* _Required action_
Which lines have the string "naver"? Copy all of them from the entries below.

(Stored records)
------------------------------------
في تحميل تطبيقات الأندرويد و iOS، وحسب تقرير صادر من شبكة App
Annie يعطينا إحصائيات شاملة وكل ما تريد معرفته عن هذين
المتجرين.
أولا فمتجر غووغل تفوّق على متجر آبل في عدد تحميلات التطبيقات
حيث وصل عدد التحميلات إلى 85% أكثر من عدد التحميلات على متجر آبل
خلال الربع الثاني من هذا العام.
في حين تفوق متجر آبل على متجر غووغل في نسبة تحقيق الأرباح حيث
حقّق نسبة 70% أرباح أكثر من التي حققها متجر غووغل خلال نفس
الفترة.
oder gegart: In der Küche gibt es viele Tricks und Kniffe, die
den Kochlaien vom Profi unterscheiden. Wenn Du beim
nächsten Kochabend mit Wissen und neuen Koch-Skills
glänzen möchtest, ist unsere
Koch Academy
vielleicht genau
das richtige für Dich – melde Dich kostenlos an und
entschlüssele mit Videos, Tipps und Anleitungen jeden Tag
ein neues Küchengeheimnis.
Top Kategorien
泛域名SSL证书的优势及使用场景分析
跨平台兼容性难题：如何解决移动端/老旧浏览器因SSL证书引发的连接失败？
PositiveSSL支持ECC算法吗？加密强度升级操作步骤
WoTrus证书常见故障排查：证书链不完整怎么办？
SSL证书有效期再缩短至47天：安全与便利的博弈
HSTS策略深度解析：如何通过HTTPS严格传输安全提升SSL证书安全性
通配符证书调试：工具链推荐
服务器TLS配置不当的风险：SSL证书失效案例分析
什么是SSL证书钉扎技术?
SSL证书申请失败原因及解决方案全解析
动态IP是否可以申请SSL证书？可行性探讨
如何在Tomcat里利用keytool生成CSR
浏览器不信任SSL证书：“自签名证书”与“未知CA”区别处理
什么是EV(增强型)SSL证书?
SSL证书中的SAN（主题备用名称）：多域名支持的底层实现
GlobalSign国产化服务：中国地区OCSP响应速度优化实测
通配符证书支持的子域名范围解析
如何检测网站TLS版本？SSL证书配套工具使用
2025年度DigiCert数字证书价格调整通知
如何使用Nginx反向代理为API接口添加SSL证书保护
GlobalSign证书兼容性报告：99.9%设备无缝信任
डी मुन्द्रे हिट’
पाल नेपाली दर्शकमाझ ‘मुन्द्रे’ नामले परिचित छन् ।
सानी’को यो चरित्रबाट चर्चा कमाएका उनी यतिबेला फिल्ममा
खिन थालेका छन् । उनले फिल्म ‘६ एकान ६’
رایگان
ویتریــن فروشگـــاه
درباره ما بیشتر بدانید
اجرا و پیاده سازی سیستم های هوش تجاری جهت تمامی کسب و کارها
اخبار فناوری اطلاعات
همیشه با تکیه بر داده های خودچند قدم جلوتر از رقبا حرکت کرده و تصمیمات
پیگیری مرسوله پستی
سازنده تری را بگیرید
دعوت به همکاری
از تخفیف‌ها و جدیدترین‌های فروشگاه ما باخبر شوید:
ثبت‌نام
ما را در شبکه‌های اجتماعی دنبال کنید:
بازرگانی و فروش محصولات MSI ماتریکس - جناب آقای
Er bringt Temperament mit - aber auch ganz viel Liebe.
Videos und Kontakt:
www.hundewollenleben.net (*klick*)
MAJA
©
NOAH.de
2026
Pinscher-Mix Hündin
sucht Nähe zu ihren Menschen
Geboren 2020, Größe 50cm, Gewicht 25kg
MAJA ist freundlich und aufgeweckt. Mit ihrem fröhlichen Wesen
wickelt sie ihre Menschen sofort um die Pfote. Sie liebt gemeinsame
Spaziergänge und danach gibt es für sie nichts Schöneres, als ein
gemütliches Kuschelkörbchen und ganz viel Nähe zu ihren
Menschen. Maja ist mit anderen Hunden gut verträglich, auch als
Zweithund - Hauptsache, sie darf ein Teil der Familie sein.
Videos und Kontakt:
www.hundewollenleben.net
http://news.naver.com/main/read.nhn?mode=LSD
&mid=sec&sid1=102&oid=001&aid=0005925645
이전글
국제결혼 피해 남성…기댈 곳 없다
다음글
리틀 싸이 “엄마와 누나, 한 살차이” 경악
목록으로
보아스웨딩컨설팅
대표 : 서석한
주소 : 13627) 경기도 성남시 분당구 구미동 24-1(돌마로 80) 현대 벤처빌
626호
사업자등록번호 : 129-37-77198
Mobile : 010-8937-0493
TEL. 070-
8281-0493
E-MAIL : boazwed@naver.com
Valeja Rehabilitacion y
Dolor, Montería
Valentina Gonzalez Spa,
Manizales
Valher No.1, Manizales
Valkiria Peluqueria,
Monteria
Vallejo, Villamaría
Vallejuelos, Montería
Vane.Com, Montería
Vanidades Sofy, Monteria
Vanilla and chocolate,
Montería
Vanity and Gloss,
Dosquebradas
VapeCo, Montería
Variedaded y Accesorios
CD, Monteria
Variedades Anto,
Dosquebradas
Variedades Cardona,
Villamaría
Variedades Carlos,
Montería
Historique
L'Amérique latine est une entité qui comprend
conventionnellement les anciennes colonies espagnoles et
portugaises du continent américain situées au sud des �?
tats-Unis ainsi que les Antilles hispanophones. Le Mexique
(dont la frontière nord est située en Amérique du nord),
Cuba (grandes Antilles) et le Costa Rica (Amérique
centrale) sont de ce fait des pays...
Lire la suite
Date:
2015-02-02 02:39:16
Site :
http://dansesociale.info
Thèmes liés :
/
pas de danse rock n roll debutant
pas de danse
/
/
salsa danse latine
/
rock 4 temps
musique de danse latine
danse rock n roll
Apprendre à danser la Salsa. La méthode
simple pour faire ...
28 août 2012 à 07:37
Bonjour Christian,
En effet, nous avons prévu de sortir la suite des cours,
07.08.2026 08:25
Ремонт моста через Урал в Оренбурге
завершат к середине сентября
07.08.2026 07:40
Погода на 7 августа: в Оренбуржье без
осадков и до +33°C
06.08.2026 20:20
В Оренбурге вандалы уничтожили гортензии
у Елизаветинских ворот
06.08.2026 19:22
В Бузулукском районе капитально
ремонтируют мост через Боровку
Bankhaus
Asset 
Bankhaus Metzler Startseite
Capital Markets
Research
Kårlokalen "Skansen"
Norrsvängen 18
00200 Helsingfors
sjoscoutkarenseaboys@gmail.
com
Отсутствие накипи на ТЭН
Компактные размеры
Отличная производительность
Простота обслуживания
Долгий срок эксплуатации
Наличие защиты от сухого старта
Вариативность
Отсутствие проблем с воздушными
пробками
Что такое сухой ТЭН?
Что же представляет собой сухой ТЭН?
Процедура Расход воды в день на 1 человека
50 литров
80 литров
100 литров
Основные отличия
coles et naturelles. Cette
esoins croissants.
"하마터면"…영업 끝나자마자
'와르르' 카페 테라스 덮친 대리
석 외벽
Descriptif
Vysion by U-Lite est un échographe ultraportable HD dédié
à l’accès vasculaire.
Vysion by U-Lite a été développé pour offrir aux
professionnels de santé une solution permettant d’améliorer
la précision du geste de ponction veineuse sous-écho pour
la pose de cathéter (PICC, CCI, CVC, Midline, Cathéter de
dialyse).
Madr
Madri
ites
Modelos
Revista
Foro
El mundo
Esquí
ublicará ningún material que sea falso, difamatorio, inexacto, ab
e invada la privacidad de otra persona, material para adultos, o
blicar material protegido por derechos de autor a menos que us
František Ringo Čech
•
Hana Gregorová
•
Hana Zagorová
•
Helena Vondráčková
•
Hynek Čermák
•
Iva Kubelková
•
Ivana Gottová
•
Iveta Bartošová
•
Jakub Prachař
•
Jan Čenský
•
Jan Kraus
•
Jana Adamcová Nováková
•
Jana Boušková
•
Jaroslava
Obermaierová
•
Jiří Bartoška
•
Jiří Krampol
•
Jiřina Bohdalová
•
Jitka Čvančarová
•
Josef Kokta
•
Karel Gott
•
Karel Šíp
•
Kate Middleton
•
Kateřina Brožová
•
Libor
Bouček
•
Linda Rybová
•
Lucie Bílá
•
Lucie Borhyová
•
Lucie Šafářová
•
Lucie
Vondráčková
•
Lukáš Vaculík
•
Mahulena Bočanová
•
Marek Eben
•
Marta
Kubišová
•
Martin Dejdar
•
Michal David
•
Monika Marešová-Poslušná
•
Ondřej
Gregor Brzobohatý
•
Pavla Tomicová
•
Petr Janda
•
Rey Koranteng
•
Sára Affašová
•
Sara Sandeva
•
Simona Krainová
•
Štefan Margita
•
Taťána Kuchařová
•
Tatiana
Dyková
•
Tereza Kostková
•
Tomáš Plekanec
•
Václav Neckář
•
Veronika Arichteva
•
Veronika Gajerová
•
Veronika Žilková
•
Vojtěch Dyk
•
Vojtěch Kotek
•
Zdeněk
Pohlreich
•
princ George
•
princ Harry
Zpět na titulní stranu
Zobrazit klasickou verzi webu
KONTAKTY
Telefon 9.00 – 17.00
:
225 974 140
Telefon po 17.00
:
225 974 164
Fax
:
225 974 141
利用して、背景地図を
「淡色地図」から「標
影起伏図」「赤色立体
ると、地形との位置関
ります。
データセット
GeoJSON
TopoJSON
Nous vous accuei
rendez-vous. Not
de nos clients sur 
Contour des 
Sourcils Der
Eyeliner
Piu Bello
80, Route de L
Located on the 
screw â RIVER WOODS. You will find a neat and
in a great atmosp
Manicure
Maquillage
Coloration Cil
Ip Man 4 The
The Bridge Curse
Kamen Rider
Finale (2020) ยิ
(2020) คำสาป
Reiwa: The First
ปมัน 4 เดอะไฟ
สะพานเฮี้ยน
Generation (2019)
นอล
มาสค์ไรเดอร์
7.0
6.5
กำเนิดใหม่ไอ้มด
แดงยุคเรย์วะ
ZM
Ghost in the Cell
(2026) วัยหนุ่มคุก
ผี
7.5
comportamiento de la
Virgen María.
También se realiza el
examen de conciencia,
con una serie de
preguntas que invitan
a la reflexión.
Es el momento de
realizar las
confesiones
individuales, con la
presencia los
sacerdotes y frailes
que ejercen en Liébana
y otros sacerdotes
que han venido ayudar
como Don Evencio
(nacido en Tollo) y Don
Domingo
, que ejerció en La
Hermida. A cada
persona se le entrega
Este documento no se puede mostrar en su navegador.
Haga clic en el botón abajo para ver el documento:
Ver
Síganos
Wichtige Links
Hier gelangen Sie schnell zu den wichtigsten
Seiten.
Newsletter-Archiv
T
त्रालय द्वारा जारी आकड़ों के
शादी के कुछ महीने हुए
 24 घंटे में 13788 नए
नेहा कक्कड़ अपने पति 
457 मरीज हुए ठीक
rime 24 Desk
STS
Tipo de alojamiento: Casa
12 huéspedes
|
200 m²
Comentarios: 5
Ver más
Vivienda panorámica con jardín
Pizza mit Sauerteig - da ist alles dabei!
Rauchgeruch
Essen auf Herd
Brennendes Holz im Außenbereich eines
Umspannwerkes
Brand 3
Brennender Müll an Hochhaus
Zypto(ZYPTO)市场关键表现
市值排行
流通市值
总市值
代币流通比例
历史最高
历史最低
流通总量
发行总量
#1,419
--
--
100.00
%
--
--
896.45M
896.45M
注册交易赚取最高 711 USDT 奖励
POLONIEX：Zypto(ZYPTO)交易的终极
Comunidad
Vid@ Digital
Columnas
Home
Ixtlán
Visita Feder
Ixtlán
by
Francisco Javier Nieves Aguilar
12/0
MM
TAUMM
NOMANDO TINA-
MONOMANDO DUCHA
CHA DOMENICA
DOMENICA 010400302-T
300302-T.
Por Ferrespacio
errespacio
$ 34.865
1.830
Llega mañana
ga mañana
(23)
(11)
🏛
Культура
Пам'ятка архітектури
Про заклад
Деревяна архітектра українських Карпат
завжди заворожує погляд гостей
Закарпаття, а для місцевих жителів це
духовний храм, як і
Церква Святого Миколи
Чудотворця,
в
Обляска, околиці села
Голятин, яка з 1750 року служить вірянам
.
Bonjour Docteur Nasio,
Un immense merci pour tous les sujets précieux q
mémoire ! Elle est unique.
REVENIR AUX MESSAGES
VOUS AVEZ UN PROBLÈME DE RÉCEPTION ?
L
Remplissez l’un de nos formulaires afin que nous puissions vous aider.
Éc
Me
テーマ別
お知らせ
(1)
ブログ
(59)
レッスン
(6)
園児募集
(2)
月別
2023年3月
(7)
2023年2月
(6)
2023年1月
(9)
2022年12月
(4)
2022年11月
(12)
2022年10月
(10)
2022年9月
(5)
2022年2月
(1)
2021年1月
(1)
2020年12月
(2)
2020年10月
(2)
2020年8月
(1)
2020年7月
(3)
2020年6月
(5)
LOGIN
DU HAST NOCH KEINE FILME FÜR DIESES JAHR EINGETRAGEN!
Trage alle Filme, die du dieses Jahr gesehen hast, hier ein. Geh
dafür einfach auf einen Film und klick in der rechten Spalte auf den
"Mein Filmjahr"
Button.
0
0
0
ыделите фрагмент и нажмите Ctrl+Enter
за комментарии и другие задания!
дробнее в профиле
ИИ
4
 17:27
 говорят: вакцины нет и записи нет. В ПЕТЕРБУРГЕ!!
------------------------------------
* _Written solution_
http://news.naver.com/main/read.nhn?mode=LSD
E-MAIL : boazwed@naver.com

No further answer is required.